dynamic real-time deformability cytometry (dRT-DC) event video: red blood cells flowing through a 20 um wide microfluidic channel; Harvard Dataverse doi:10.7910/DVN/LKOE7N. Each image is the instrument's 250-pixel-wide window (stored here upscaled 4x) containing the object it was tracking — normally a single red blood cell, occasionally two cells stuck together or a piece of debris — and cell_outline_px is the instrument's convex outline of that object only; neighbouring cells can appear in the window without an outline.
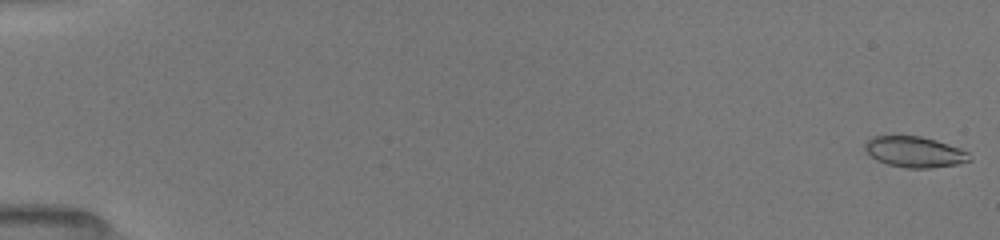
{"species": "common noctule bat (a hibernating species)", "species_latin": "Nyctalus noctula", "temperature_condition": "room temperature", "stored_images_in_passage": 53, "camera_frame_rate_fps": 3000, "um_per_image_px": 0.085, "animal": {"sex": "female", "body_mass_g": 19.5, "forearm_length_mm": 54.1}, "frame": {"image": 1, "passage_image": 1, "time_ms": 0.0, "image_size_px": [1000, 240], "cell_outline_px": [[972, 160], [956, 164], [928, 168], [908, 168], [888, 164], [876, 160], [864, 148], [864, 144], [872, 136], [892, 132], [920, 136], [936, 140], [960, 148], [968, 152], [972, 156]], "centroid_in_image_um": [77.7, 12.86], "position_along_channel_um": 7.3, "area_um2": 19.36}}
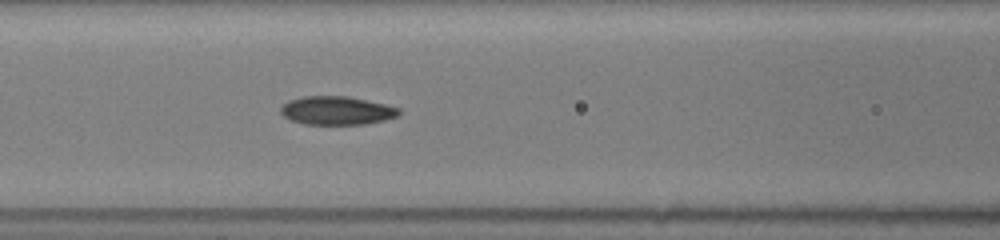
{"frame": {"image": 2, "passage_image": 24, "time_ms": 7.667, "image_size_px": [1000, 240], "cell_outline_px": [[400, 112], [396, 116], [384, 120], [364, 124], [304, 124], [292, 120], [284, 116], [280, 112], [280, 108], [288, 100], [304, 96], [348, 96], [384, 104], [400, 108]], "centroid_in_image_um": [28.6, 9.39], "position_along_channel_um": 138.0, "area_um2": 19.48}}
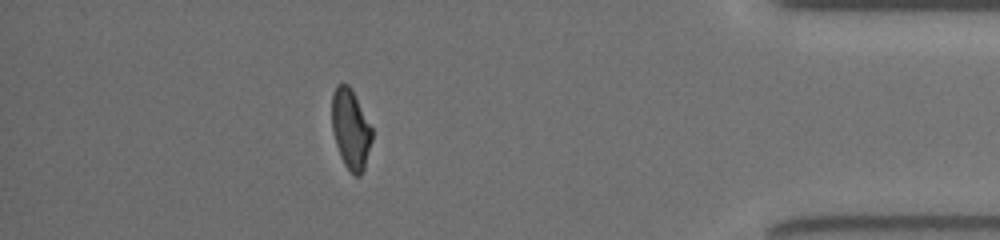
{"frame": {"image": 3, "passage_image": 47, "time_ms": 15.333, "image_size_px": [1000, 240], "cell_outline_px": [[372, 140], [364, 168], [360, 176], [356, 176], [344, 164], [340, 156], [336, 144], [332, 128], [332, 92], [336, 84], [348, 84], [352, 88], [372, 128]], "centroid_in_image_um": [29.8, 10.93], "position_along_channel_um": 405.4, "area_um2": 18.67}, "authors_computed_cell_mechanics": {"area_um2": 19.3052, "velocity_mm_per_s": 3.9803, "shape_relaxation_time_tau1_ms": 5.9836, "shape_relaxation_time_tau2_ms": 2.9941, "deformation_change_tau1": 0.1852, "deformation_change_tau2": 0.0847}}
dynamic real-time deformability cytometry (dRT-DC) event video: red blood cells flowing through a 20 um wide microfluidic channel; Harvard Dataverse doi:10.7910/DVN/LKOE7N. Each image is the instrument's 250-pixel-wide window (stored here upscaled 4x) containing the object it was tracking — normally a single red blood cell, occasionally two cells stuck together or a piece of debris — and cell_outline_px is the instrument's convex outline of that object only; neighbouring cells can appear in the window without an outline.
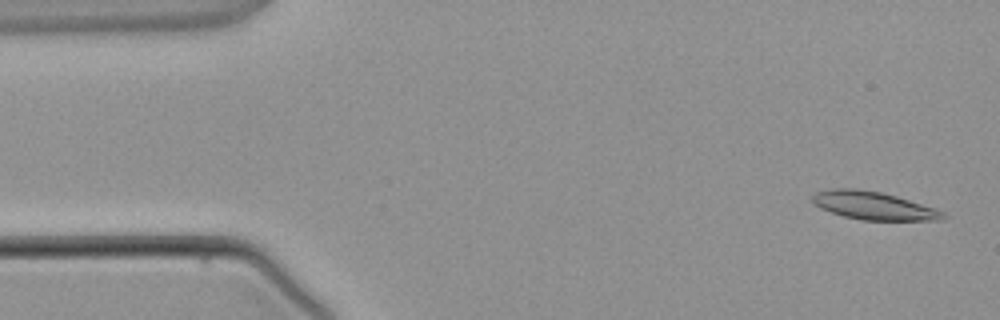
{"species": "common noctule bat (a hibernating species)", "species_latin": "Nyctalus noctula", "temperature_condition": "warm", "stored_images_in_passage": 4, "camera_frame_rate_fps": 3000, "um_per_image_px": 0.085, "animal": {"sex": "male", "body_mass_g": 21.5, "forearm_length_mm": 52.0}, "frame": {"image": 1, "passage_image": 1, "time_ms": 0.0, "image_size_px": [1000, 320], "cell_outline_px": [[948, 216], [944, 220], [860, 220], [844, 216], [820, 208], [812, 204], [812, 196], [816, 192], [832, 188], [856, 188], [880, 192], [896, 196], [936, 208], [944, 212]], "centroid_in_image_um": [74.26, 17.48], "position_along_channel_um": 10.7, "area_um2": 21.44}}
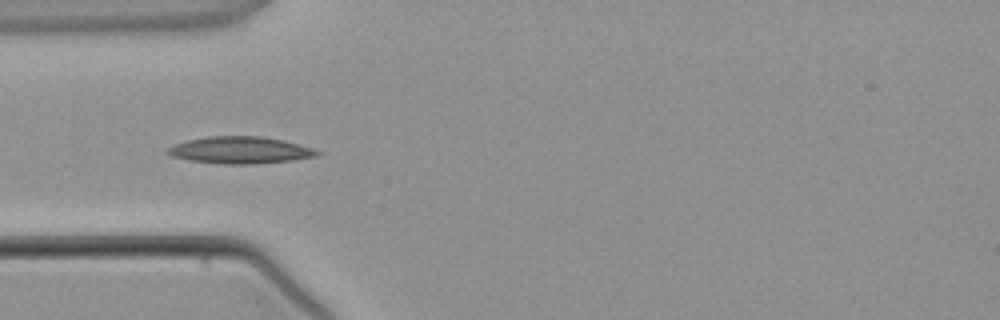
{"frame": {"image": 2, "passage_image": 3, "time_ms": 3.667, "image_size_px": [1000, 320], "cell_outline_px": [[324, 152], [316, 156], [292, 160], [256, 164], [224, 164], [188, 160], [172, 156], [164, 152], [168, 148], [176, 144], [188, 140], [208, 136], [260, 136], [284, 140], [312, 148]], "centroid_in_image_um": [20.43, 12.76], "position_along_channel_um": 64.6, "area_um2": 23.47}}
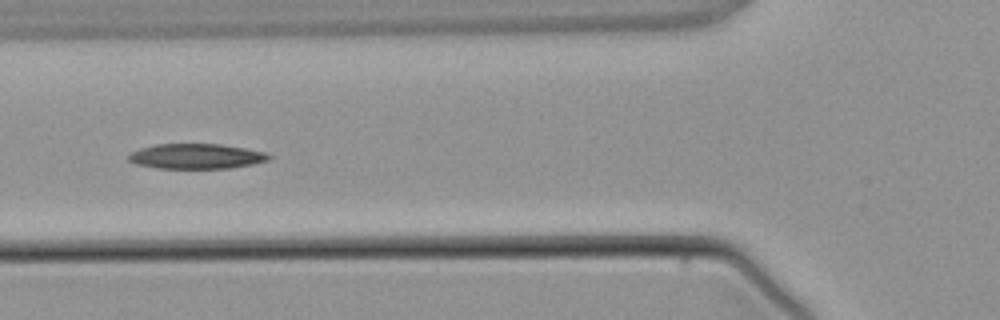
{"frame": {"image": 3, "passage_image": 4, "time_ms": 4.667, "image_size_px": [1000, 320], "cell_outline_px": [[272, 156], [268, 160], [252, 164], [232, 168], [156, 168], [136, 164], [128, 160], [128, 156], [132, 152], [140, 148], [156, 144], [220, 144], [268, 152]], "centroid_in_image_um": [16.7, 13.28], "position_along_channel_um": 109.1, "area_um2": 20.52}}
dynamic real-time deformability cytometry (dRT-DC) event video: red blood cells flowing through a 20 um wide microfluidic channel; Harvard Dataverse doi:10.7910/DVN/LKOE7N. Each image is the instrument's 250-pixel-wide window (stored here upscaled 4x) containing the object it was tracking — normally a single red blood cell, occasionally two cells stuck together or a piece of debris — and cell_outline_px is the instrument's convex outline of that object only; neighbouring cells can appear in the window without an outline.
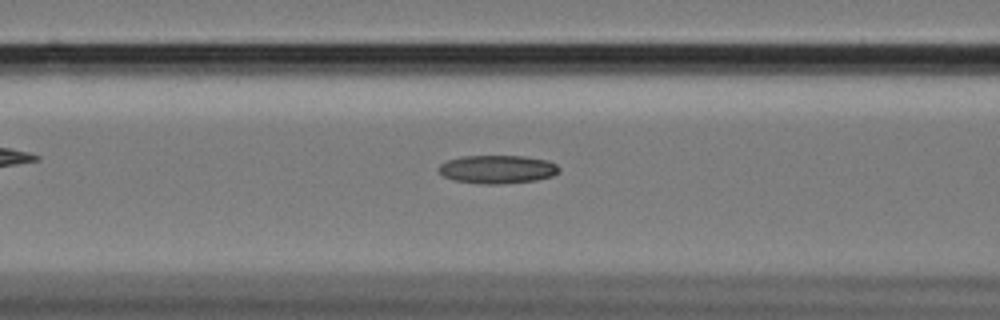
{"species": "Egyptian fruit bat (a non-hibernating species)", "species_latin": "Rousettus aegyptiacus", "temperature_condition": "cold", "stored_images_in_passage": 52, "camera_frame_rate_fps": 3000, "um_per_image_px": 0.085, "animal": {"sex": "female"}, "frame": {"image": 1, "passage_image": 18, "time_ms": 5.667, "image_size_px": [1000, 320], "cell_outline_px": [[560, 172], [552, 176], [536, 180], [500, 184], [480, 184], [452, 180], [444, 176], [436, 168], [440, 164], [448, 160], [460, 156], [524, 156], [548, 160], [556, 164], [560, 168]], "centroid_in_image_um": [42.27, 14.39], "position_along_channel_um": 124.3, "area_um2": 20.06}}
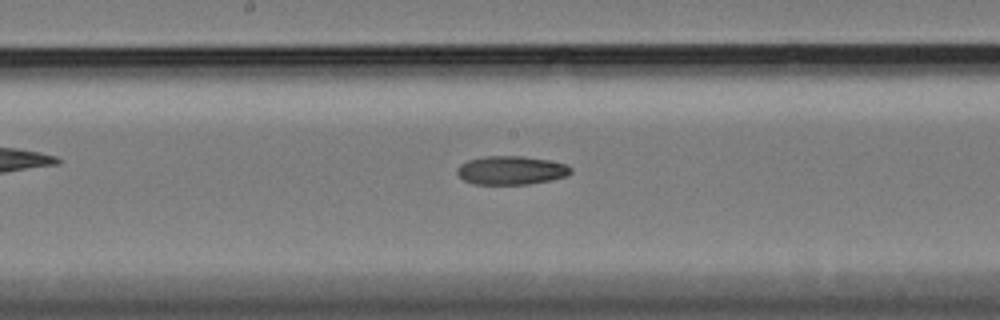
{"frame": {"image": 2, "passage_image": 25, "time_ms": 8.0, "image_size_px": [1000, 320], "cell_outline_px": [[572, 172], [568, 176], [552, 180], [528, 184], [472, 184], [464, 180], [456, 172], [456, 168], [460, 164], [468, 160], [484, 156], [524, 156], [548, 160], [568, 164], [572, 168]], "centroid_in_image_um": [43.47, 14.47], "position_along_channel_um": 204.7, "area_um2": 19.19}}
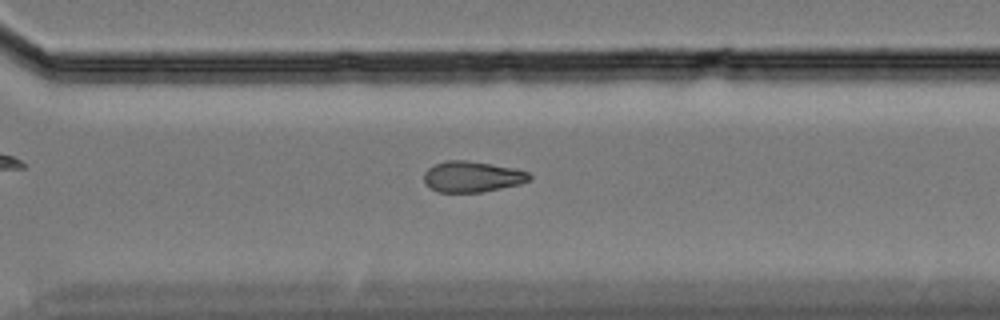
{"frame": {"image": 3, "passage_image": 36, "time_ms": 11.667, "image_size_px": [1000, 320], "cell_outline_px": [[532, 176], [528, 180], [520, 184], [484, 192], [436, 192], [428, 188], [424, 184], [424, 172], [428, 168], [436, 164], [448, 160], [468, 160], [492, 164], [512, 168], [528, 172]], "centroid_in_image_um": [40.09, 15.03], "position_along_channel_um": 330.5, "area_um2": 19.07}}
• • • • •
Aim of the task:
Transcribe the records above exactly, omitting every picture they contain.

Exercise response:
dynamic real-time deformability cytometry (dRT-DC) event video: red blood cells flowing through a 20 um wide microfluidic channel; Harvard Dataverse doi:10.7910/DVN/LKOE7N. Each image is the instrument's 250-pixel-wide window (stored here upscaled 4x) containing the object it was tracking — normally a single red blood cell, occasionally two cells stuck together or a piece of debris — and cell_outline_px is the instrument's convex outline of that object only; neighbouring cells can appear in the window without an outline.
{"species": "common noctule bat (a hibernating species)", "species_latin": "Nyctalus noctula", "temperature_condition": "room temperature", "stored_images_in_passage": 53, "camera_frame_rate_fps": 3000, "um_per_image_px": 0.085, "animal": {"sex": "female", "body_mass_g": 19.5, "forearm_length_mm": 54.1}, "frame": {"image": 1, "passage_image": 1, "time_ms": 0.0, "image_size_px": [1000, 240], "cell_outline_px": [[972, 160], [956, 164], [928, 168], [908, 168], [888, 164], [876, 160], [864, 148], [864, 144], [872, 136], [892, 132], [920, 136], [936, 140], [960, 148], [968, 152], [972, 156]], "centroid_in_image_um": [77.7, 12.86], "position_along_channel_um": 7.3, "area_um2": 19.36}}
{"frame": {"image": 2, "passage_image": 24, "time_ms": 7.667, "image_size_px": [1000, 240], "cell_outline_px": [[400, 112], [396, 116], [384, 120], [364, 124], [304, 124], [292, 120], [284, 116], [280, 112], [280, 108], [288, 100], [304, 96], [348, 96], [384, 104], [400, 108]], "centroid_in_image_um": [28.6, 9.39], "position_along_channel_um": 138.0, "area_um2": 19.48}}
{"frame": {"image": 3, "passage_image": 47, "time_ms": 15.333, "image_size_px": [1000, 240], "cell_outline_px": [[372, 140], [364, 168], [360, 176], [356, 176], [344, 164], [340, 156], [336, 144], [332, 128], [332, 92], [336, 84], [348, 84], [352, 88], [372, 128]], "centroid_in_image_um": [29.8, 10.93], "position_along_channel_um": 405.4, "area_um2": 18.67}, "authors_computed_cell_mechanics": {"area_um2": 19.3052, "velocity_mm_per_s": 3.9803, "shape_relaxation_time_tau1_ms": 5.9836, "shape_relaxation_time_tau2_ms": 2.9941, "deformation_change_tau1": 0.1852, "deformation_change_tau2": 0.0847}}
dynamic real-time deformability cytometry (dRT-DC) event video: red blood cells flowing through a 20 um wide microfluidic channel; Harvard Dataverse doi:10.7910/DVN/LKOE7N. Each image is the instrument's 250-pixel-wide window (stored here upscaled 4x) containing the object it was tracking — normally a single red blood cell, occasionally two cells stuck together or a piece of debris — and cell_outline_px is the instrument's convex outline of that object only; neighbouring cells can appear in the window without an outline.
{"species": "common noctule bat (a hibernating species)", "species_latin": "Nyctalus noctula", "temperature_condition": "warm", "stored_images_in_passage": 4, "camera_frame_rate_fps": 3000, "um_per_image_px": 0.085, "animal": {"sex": "male", "body_mass_g": 21.5, "forearm_length_mm": 52.0}, "frame": {"image": 1, "passage_image": 1, "time_ms": 0.0, "image_size_px": [1000, 320], "cell_outline_px": [[948, 216], [944, 220], [860, 220], [844, 216], [820, 208], [812, 204], [812, 196], [816, 192], [832, 188], [856, 188], [880, 192], [896, 196], [936, 208], [944, 212]], "centroid_in_image_um": [74.26, 17.48], "position_along_channel_um": 10.7, "area_um2": 21.44}}
{"frame": {"image": 2, "passage_image": 3, "time_ms": 3.667, "image_size_px": [1000, 320], "cell_outline_px": [[324, 152], [316, 156], [292, 160], [256, 164], [224, 164], [188, 160], [172, 156], [164, 152], [168, 148], [176, 144], [188, 140], [208, 136], [260, 136], [284, 140], [312, 148]], "centroid_in_image_um": [20.43, 12.76], "position_along_channel_um": 64.6, "area_um2": 23.47}}
{"frame": {"image": 3, "passage_image": 4, "time_ms": 4.667, "image_size_px": [1000, 320], "cell_outline_px": [[272, 156], [268, 160], [252, 164], [232, 168], [156, 168], [136, 164], [128, 160], [128, 156], [132, 152], [140, 148], [156, 144], [220, 144], [268, 152]], "centroid_in_image_um": [16.7, 13.28], "position_along_channel_um": 109.1, "area_um2": 20.52}}
dynamic real-time deformability cytometry (dRT-DC) event video: red blood cells flowing through a 20 um wide microfluidic channel; Harvard Dataverse doi:10.7910/DVN/LKOE7N. Each image is the instrument's 250-pixel-wide window (stored here upscaled 4x) containing the object it was tracking — normally a single red blood cell, occasionally two cells stuck together or a piece of debris — and cell_outline_px is the instrument's convex outline of that object only; neighbouring cells can appear in the window without an outline.
{"species": "Egyptian fruit bat (a non-hibernating species)", "species_latin": "Rousettus aegyptiacus", "temperature_condition": "cold", "stored_images_in_passage": 52, "camera_frame_rate_fps": 3000, "um_per_image_px": 0.085, "animal": {"sex": "female"}, "frame": {"image": 1, "passage_image": 18, "time_ms": 5.667, "image_size_px": [1000, 320], "cell_outline_px": [[560, 172], [552, 176], [536, 180], [500, 184], [480, 184], [452, 180], [444, 176], [436, 168], [440, 164], [448, 160], [460, 156], [524, 156], [548, 160], [556, 164], [560, 168]], "centroid_in_image_um": [42.27, 14.39], "position_along_channel_um": 124.3, "area_um2": 20.06}}
{"frame": {"image": 2, "passage_image": 25, "time_ms": 8.0, "image_size_px": [1000, 320], "cell_outline_px": [[572, 172], [568, 176], [552, 180], [528, 184], [472, 184], [464, 180], [456, 172], [456, 168], [460, 164], [468, 160], [484, 156], [524, 156], [548, 160], [568, 164], [572, 168]], "centroid_in_image_um": [43.47, 14.47], "position_along_channel_um": 204.7, "area_um2": 19.19}}
{"frame": {"image": 3, "passage_image": 36, "time_ms": 11.667, "image_size_px": [1000, 320], "cell_outline_px": [[532, 176], [528, 180], [520, 184], [484, 192], [436, 192], [428, 188], [424, 184], [424, 172], [428, 168], [436, 164], [448, 160], [468, 160], [492, 164], [512, 168], [528, 172]], "centroid_in_image_um": [40.09, 15.03], "position_along_channel_um": 330.5, "area_um2": 19.07}}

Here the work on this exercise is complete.